The mitochondrial membrane potential was measured using a mitochondria-specific dual fluorescence probe, JC-1 (Beyotime), as described previously [59]. Briefly, cells were washed twice with PBS and loaded with JC-1-containing solution for 30 min at 37°C. JC-1 fluorescence was quantified by flow cytometry, in which red JC-1 aggregates were gated in the FL2 channel and green JC-1 monomers in the FL1 channel. Analysis of the multivariate data was performed using FlowJo software.

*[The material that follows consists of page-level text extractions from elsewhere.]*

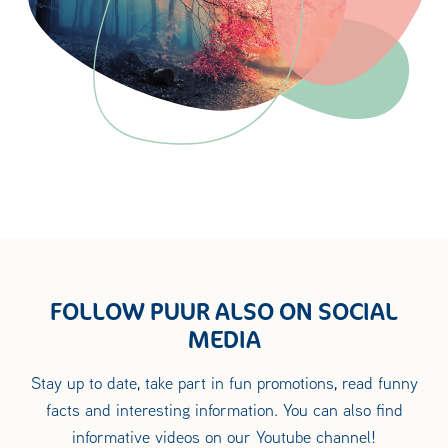
FOLLOW PUUR ALSO ON SOCIAL
MEDIA
Stay up to date, take part in fun promotions, read funny
facts and interesting information. You can also find
informative videos on our Youtube channel!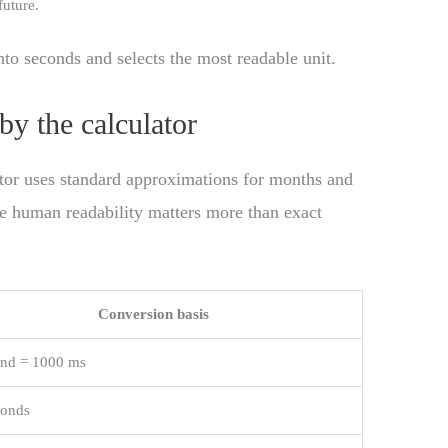
future.
nto seconds and selects the most readable unit.
by the calculator
lator uses standard approximations for months and
ere human readability matters more than exact
Conversion basis
ond = 1000 ms
conds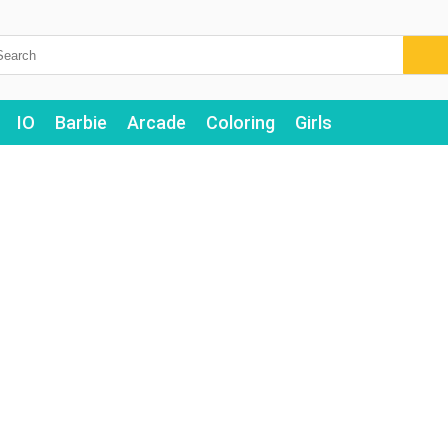
IO
Barbie
Arcade
Coloring
Girls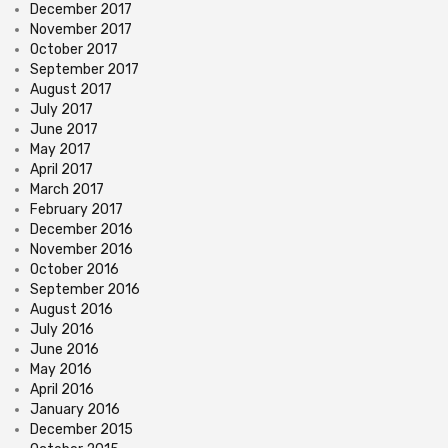
December 2017
November 2017
October 2017
September 2017
August 2017
July 2017
June 2017
May 2017
April 2017
March 2017
February 2017
December 2016
November 2016
October 2016
September 2016
August 2016
July 2016
June 2016
May 2016
April 2016
January 2016
December 2015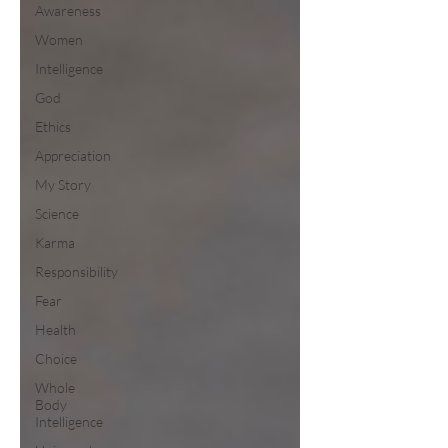
Awareness
Women
Intelligence
God
Ethics
Appreciation
My Story
Science
Karma
Responsibility
Fear
Health
Choice
Whole
Body
Intelligence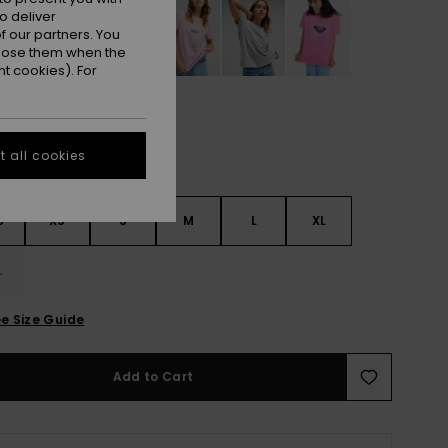
o deliver
 our partners. You
ppose them when the
t cookies). For
 all cookies
S
XS
S
M
L
XL
L
e Size Guide
Add to Cart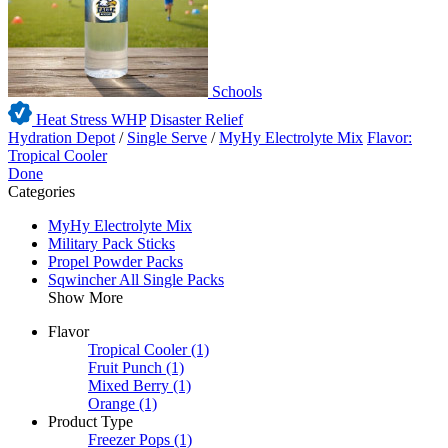
Schools
Heat Stress WHP
Disaster Relief
Hydration Depot
/
Single Serve
/
MyHy Electrolyte Mix
Flavor:
Tropical Cooler
Done
Categories
MyHy Electrolyte Mix
Military Pack Sticks
Propel Powder Packs
Sqwincher All Single Packs
Show More
Flavor
Tropical Cooler
(1)
Fruit Punch
(1)
Mixed Berry
(1)
Orange
(1)
Product Type
Freezer Pops
(1)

Tumor xenograft experiments

For these experiments, 6-week-old BALB/c nude mice were subcutaneously inoculated in the flank region with either 5 × 106 shZNF32-HepG2 cells or 5 × 106 shNC-HepG2 cells. When the diameter of HepG2 tumors reached approximately 3 mm, the tumor-bearing mice were randomly selected for treatment with DMSO control or PL (2.5 mg/kg/day) via intraperitoneal injection for 15 days. The tumor size was measured every 3 days until the mice were sacrificed. The tumor volume was calculated using the following formula: tumor volume (mm3) = π/6 × length × width2. The tumors were weighed after the mice were sacrificed. All animals received humane care according to the Institutional Animal Care and Treatment Committee of Sichuan University.

TUNEL assay

The in situ cell death assay was performed using a TUNEL kit (Promega) in accordance with the manufacturer's instructions. The slides were observed under a fluorescence microscope (Olympus Optical Co., Hamburg, Germany), and a nucleus displaying bright green fluorescent staining was recorded as a TUNEL-positive cell. The number of TUNEL-positive cells was counted in 5 independent randomly selected fields. These values were expressed as the percentage of positive cells relative to the total number of cells.

Clinical specimens

All HCC and corresponding adjacent normal tissues were obtained from patients who underwent surgical resection at West China Hospital (Chengdu, China). All paired samples were immediately frozen in liquid nitrogen. Ethical approval was obtained from the Institutional Ethics Committee of West China Hospital. The fibrosis score, histodifferentiation and TNM stage were characterized according to the AJCC classification system [60]. The clinical pathological information for these patients is summarized in Table 2.

2-DE and MS/MS analysis

2-DE-based proteomic analysis was performed as described previously [61]. Briefly, the indicated cells were dissolved in lysis buffer (7 M urea, 2 M thiourea, 4% CHAPS, 100 mM dithiothreitol, and 0.2% pH 3–10 ampholyte) in the presence of protease inhibitor. Samples were loaded on IPG strips (17 cm, pH3–10NL, BIO-RAD) using a passive rehydration method and then subjected to isoelectric focusing (BIO-RAD). Separation in the second dimension was performed using 12% SDS-PAGE. The gels were stained with Coomassie Brilliant Blue R-250 (BIO-RAD). In-gel protein digestion was performed using MS-grade trypsin (Trypsin Gold, Promega) according to the manufacturer's instructions. Gel spots were destained with 100 mM NH4HCO3/50% acetonitrile (ACN) and then dehydrated with 100% ACN. The gels were then incubated in trypsin, followed by double extraction with 50% ACN/5% trifluoroacetic acid. The peptide extracts were dried in a speed-VAC concentrator (Thermo) and subjected to mass spectrometric analysis using a Q-TOF mass spectrometer (Micromass, UK) fitted with an ESI source.

Statistical analysis

All data are expressed as the means ± SEM. To evaluate the significance of the differences between two groups, the means were compared using Student's t test. Multiple-group comparisons were performed via one-way analysis of variance. The data were analyzed using SPSS statistical software version 22.0. p < 0.05 was considered to be significant.